Single-end or paired-end?
My default answer to this question is almost always to go with single-end. The reason for recommending this is that it is MUCH cheaper, and numerous studies, like this one, have shown that when it comes to measuring gene expression, once you go beyond about 50 bp of sequence, very little is gained. I recommend paired-end data if your reference genome is poor (or non-existent), or if your primary goal is to understand alternative splicing. In these cases, it is worth spending the extra money.

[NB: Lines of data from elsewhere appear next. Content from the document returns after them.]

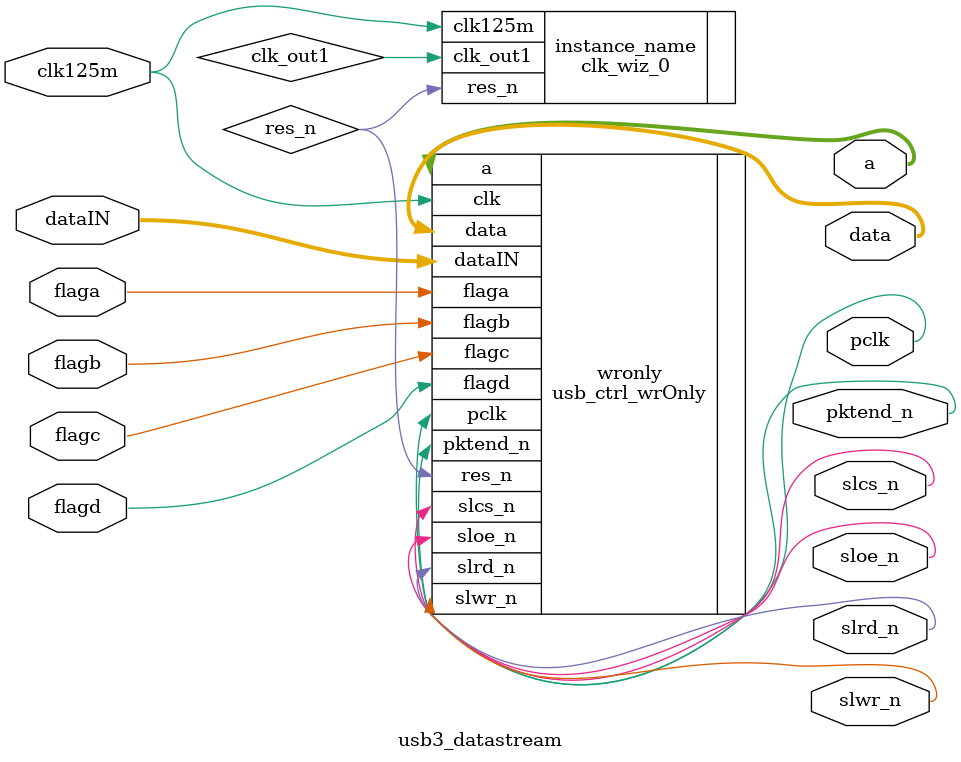
<source format=v>
`define write_only

module usb3_datastream (
//外部时钟
    input clk125m,
    input [31:0]dataIN,
//SLAVE FIFO模式接口
    input flaga,
    input flagb,
    input flagc,
    input flagd,

    output slcs_n,
    output slwr_n,
    output slrd_n,
    output sloe_n,
    output pktend_n,
    output [1:0]a,
    output pclk,

`ifndef write_only
    inout [31:0] data
`else
    output [31:0] data
`endif 
);
    wire clk_out1;               //PLL_out
    wire res_n;                 //复位,由PLL模块输出
//根据输入时钟与芯片匹配时钟，调用 PLL IP核生成时钟↓
  clk_wiz_0 instance_name
   (
    // Clock out ports
    .clk_out1(clk_out1),     // output clk_out1
    // Status and control signals
    .res_n(res_n),       // output res_n
   // Clock in ports
    .clk125m(clk125m));      // input clk125m
//PLL↑
//调用USB只写控制模块
usb_ctrl_wrOnly wronly(
    /*.clk(clk_out1),*/.clk(clk125m), //先不使用分频时钟
    .res_n(res_n),
    .dataIN(dataIN),
    .flaga(flaga),
    .flagb(flagb),
    .flagc(flagc),
    .flagd(flagd),
    .slcs_n(slcs_n),
    .slwr_n(slwr_n),
    .slrd_n(slrd_n),
    .sloe_n(sloe_n),
    .pktend_n(pktend_n),
    .a(a),
    .data(data),
    .pclk(pclk)
);
endmodule
</source>
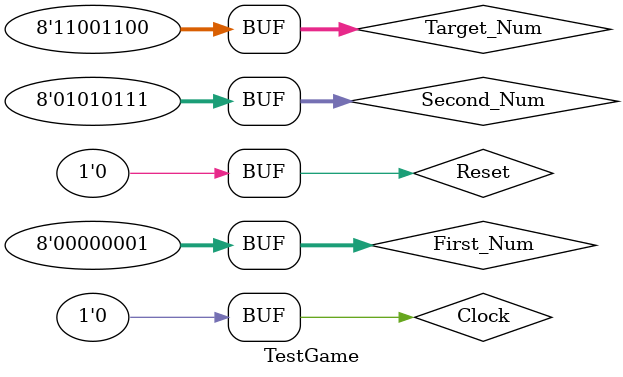
<source format=v>
module TestGame # (parameter N = 8)
(
);
    reg [N - 1:0] First_Num, Second_Num, Target_Num;
    reg Clock, Reset;
    wire [1:0] Result;

	initial
	begin
		Clock = 0;
		repeat(100) begin
			#5 Clock = ~Clock;
		end
	end

    Game g(.First_Num(First_Num), .Second_Num(Second_Num), .Target_Num(Target_Num), .Clock(Clock), .Reset(Reset), .Result(Result));
    initial
		begin
            $monitor("%d	First_Num = %b, Second_Num = %b, Target_Num = %b, Reset = %b, Result = %b", $time, First_Num, Second_Num, Target_Num, Reset, Result);
            
			Target_Num <= 8'b11001100;
			Reset = 0;
			#5			
			First_Num  <= 8'b00001111;
			Second_Num <= 8'b11100011;
			
			#10
			First_Num  <= 8'b10101000;
			Second_Num <= 8'b11000000;
			
			#10
			First_Num  <= 8'b10110000;   
			Second_Num <= 8'b00111111;

			#10
			First_Num  <= 8'b00000000;
			Second_Num <= 8'b00000001;
			
			#10
			First_Num  <= 8'b11001101;        
			Second_Num <= 8'b00100101;
			
			#10
			First_Num  <= 8'b11100111;
			Second_Num <= 8'b00001111;
			
			#10
			First_Num  <= 8'b01111111;
			Second_Num <= 8'b10101111;
			
			#10
			First_Num  <= 8'b00101111;
			Second_Num <= 8'b00101111;
			
			#10
			First_Num  <= 8'b11111110;
			Second_Num <= 8'b10000001;
			
			#10
			First_Num  <= 8'b00000001;
			Second_Num <= 8'b01010111;

            
		end
endmodule

</source>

How many replicates should I have?
As many as you can reasonably afford. Seriously. When it comes to boosting your statistical power to detect differentially expressed genes, you are always better served by increasing group sizes than you are by increasing depth of sequencing. This has been shown many times in the literaure, such as here. As a general rule, the more variance you expect in your experiment, the more replicates you should try to include. This means that simple in vitro experiments with a homogenous cell line will likely need fewer replicates than would a study of primary cells derived from human subjects.
How much will it cost?
Costs vary widely, but are primarily driven by three factors: 1) the number of samples you plan to sequence; 2) the kind of library you will prepare from these samples; and 3) the length and depth of sequencing carried out on these samples. The costs of consumables related to sequencing can be viewed on our CHMI invoice template. These prices go up each year in April, so take that into account when ordering. Here is a schematic I prepared that shows the cost of consumables to carry out a few types of RNAseq expeirments.
How long will it take?
Once you have isolated high quality RNA from your samples, expect to spend 2 days preparing mRNA or total transcriptome libraries. We QC these libraries in a few minutes using our Agilent tapestation. Barring any issues in library prep, sequencing can begin almost immediately. Plan to devote half a day to diluting an denaturing your library, thawing the reagent pack for sequencing and setting up the sequencer. Each run takes 16-36hrs depending on the type of sequencing being done. Putting all these steps together and allowing for some amount of troubleshooting and scheduling around other runs, we typically take 1-2wks to get from start to finish.
Do you analyze the data for us?
Not exactly, though we are fully capable of RNAseq data analysis. CHMI offers a free semester-long course on the bioinformatics associated with RNAseq data analysis. Assistance is also available through 1:1 consultations with Dan Beiting.
So I can just give you my samples then?
No. CHMI does not operate as a fee-for-service core facility, but rather we function as an interdisciplinary genomics lab. We teach you how to carry out every step involved in the RNAseq pipeline. This makes for a fantastic training experience for students and postdocs, and helps build capacity for labs to be independent with RNAseq. Finally, this hands-on approach has the added benefit of keeping costs lower, since you are providing the labor.
Do I get RNAseq reagents from CHMI?
No. With few exceptions, we encourage labs to order their own consumables. This cuts down dramatically on how much time we have to devote to invoicing and inventory management. If you have questions about exactly what you need to order, we are happy to help you navigate that process.